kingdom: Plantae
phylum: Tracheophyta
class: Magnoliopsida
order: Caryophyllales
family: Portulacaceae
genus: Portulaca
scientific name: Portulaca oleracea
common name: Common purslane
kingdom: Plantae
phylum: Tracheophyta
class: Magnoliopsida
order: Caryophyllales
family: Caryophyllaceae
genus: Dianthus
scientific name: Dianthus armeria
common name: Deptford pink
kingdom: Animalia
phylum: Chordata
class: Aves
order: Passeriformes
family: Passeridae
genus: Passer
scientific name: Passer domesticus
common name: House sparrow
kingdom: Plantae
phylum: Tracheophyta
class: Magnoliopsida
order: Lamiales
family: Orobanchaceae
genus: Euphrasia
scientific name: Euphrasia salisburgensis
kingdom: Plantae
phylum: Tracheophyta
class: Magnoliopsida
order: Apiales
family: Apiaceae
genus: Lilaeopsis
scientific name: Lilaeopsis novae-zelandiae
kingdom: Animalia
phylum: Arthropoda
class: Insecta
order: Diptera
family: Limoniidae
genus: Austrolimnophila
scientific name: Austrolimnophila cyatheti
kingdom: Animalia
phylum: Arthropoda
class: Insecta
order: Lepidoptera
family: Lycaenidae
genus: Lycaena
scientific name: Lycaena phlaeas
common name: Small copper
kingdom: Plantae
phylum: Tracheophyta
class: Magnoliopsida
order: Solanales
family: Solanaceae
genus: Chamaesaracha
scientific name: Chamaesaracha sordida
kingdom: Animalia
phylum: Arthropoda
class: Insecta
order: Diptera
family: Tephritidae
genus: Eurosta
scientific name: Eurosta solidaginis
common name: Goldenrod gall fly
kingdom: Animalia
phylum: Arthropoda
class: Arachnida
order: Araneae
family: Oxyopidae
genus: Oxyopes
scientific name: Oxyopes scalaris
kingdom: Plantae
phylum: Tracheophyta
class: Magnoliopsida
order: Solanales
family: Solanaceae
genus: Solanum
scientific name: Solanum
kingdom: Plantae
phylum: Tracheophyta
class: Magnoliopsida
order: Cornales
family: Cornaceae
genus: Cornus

* **Exercise**
Reproduce verbatim everything from the start of the records above down to and including the line that contains "scientific name: Solanum".

* **In response**
kingdom: Plantae
phylum: Tracheophyta
class: Magnoliopsida
order: Caryophyllales
family: Portulacaceae
genus: Portulaca
scientific name: Portulaca oleracea
common name: Common purslane
kingdom: Plantae
phylum: Tracheophyta
class: Magnoliopsida
order: Caryophyllales
family: Caryophyllaceae
genus: Dianthus
scientific name: Dianthus armeria
common name: Deptford pink
kingdom: Animalia
phylum: Chordata
class: Aves
order: Passeriformes
family: Passeridae
genus: Passer
scientific name: Passer domesticus
common name: House sparrow
kingdom: Plantae
phylum: Tracheophyta
class: Magnoliopsida
order: Lamiales
family: Orobanchaceae
genus: Euphrasia
scientific name: Euphrasia salisburgensis
kingdom: Plantae
phylum: Tracheophyta
class: Magnoliopsida
order: Apiales
family: Apiaceae
genus: Lilaeopsis
scientific name: Lilaeopsis novae-zelandiae
kingdom: Animalia
phylum: Arthropoda
class: Insecta
order: Diptera
family: Limoniidae
genus: Austrolimnophila
scientific name: Austrolimnophila cyatheti
kingdom: Animalia
phylum: Arthropoda
class: Insecta
order: Lepidoptera
family: Lycaenidae
genus: Lycaena
scientific name: Lycaena phlaeas
common name: Small copper
kingdom: Plantae
phylum: Tracheophyta
class: Magnoliopsida
order: Solanales
family: Solanaceae
genus: Chamaesaracha
scientific name: Chamaesaracha sordida
kingdom: Animalia
phylum: Arthropoda
class: Insecta
order: Diptera
family: Tephritidae
genus: Eurosta
scientific name: Eurosta solidaginis
common name: Goldenrod gall fly
kingdom: Animalia
phylum: Arthropoda
class: Arachnida
order: Araneae
family: Oxyopidae
genus: Oxyopes
scientific name: Oxyopes scalaris
kingdom: Plantae
phylum: Tracheophyta
class: Magnoliopsida
order: Solanales
family: Solanaceae
genus: Solanum
scientific name: Solanum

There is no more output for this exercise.